Work task — From the records below, find each line with the string "full" and copy it.

Provided entries —
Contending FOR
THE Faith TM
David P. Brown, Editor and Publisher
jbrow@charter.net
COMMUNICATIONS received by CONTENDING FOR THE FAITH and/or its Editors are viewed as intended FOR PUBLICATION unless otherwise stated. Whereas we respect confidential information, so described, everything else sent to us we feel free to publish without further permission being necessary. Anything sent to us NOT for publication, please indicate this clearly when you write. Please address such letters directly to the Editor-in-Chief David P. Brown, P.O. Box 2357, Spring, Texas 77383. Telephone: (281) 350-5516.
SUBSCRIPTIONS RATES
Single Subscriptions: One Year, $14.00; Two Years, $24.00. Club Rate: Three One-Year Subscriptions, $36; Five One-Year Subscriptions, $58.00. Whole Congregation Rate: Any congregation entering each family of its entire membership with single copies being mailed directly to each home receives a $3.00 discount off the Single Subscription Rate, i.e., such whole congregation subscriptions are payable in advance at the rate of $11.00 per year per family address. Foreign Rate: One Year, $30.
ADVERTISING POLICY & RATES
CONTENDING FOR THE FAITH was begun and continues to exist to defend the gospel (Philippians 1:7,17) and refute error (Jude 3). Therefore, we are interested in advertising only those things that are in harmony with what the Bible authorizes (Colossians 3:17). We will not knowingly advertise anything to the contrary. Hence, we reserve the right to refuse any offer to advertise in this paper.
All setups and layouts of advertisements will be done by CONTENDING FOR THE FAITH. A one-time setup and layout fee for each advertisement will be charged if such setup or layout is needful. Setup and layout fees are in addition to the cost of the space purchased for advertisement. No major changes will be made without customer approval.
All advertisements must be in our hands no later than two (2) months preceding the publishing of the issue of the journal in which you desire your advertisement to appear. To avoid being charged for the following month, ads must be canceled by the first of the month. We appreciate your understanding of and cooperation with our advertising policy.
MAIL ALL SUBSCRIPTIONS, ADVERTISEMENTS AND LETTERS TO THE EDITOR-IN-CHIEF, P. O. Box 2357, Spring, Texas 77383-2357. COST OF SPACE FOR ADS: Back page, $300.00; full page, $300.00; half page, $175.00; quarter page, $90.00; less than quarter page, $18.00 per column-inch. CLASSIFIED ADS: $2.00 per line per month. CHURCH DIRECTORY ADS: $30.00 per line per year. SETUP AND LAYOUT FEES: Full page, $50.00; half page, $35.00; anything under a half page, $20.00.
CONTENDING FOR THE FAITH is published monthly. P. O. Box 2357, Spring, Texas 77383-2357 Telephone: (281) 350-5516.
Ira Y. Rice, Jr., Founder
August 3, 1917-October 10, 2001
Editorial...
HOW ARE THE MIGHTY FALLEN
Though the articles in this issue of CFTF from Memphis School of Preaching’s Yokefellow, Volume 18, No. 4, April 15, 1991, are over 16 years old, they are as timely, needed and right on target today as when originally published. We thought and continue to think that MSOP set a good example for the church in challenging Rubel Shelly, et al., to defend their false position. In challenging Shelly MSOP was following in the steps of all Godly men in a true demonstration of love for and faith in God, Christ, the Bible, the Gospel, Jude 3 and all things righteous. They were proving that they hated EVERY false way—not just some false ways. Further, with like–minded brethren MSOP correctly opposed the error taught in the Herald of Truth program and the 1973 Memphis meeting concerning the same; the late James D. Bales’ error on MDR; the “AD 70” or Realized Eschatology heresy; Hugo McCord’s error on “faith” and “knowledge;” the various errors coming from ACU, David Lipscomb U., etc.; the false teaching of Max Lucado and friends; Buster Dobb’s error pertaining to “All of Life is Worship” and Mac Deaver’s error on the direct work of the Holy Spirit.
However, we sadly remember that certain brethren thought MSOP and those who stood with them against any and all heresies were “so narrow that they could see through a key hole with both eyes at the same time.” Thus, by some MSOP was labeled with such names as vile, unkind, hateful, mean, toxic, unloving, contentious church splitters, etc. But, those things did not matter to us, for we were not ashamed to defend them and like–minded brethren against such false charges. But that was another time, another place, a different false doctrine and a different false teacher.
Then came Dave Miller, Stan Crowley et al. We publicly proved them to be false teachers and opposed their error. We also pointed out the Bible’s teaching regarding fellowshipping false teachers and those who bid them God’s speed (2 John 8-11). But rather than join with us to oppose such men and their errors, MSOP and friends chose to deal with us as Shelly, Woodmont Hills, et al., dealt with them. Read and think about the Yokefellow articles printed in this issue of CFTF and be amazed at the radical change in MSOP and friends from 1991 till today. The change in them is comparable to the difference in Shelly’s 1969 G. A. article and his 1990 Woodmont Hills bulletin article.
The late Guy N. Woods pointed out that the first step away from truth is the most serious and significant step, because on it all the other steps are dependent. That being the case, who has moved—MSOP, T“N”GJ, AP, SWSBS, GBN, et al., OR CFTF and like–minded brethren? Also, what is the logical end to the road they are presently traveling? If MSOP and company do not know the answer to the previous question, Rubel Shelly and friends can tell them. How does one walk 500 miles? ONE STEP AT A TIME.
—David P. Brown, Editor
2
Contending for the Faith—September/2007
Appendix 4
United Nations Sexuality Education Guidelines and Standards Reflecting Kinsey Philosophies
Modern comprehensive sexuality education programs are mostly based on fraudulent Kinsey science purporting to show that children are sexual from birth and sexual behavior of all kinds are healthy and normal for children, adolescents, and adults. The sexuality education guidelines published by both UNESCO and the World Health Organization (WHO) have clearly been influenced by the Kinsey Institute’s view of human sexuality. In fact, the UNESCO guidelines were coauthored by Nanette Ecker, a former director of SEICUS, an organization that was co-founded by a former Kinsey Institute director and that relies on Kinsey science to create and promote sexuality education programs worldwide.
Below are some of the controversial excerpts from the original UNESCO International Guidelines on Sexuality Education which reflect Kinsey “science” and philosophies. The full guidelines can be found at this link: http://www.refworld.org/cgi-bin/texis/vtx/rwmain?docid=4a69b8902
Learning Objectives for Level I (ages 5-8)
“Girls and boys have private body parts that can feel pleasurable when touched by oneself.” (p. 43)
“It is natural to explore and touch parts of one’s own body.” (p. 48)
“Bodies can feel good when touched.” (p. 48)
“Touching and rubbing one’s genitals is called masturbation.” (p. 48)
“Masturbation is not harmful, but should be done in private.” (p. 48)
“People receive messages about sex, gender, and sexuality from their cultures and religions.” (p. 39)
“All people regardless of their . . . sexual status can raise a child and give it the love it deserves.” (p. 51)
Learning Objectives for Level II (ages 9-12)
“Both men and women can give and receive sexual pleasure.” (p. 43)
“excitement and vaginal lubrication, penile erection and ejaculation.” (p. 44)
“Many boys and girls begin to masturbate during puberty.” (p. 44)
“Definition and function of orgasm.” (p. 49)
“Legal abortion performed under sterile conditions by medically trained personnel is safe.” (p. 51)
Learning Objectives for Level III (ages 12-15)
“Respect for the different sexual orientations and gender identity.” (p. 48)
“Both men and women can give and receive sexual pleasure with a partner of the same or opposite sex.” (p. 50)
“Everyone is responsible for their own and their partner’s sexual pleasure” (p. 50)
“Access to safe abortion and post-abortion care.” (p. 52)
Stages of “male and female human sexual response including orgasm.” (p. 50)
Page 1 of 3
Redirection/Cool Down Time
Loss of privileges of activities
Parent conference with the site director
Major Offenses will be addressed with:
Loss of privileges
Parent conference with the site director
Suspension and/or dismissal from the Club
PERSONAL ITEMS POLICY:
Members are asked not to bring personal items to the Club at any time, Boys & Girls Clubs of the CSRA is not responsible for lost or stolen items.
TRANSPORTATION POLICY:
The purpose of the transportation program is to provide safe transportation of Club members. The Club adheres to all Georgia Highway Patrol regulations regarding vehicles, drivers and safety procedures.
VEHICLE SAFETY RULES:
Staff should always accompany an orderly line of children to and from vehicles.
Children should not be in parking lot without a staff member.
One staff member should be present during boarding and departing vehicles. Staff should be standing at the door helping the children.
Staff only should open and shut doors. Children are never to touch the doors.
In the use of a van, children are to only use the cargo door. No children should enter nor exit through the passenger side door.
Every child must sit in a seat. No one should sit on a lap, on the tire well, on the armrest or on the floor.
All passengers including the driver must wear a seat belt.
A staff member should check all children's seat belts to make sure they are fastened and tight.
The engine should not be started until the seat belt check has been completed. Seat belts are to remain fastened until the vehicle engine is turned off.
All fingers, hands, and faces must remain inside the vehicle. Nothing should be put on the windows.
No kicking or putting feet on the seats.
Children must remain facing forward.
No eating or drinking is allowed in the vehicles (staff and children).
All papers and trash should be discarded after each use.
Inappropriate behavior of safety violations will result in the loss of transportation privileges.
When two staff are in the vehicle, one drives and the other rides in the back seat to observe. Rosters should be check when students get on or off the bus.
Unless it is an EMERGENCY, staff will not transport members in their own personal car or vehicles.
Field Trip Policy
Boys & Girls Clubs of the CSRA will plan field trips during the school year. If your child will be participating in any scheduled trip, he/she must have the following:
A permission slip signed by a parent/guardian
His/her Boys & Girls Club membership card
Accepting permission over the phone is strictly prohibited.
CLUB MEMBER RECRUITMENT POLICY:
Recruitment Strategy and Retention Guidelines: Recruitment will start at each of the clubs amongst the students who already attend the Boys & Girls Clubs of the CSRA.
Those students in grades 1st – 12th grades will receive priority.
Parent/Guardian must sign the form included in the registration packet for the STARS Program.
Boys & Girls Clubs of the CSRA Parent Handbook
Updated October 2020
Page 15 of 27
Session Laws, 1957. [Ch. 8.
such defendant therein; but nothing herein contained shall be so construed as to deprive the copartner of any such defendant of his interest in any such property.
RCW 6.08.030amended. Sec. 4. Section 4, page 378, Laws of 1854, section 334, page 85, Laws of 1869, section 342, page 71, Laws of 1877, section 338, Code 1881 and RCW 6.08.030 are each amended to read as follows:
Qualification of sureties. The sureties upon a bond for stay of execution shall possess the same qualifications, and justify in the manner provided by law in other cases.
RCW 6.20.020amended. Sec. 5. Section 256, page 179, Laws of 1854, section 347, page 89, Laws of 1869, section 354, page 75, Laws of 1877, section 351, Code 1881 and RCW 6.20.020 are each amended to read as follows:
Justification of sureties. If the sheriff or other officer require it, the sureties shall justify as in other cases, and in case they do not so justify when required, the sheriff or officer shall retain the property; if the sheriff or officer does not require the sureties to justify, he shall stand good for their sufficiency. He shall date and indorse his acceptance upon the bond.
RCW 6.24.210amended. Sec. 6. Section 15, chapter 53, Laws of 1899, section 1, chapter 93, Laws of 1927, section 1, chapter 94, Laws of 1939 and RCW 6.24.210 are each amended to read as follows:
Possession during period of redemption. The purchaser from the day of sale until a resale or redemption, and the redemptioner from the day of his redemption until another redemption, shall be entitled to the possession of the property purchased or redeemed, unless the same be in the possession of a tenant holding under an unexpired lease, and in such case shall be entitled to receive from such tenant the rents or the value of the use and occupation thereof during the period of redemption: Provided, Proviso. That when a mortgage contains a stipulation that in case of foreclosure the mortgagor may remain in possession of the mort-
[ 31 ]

Answer box —
MAIL ALL SUBSCRIPTIONS, ADVERTISEMENTS AND LETTERS TO THE EDITOR-IN-CHIEF, P. O. Box 2357, Spring, Texas 77383-2357. COST OF SPACE FOR ADS: Back page, $300.00; full page, $300.00; half page, $175.00; quarter page, $90.00; less than quarter page, $18.00 per column-inch. CLASSIFIED ADS: $2.00 per line per month. CHURCH DIRECTORY ADS: $30.00 per line per year. SETUP AND LAYOUT FEES: Full page, $50.00; half page, $35.00; anything under a half page, $20.00.
Below are some of the controversial excerpts from the original UNESCO International Guidelines on Sexuality Education which reflect Kinsey “science” and philosophies. The full guidelines can be found at this link: http://www.refworld.org/cgi-bin/texis/vtx/rwmain?docid=4a69b8902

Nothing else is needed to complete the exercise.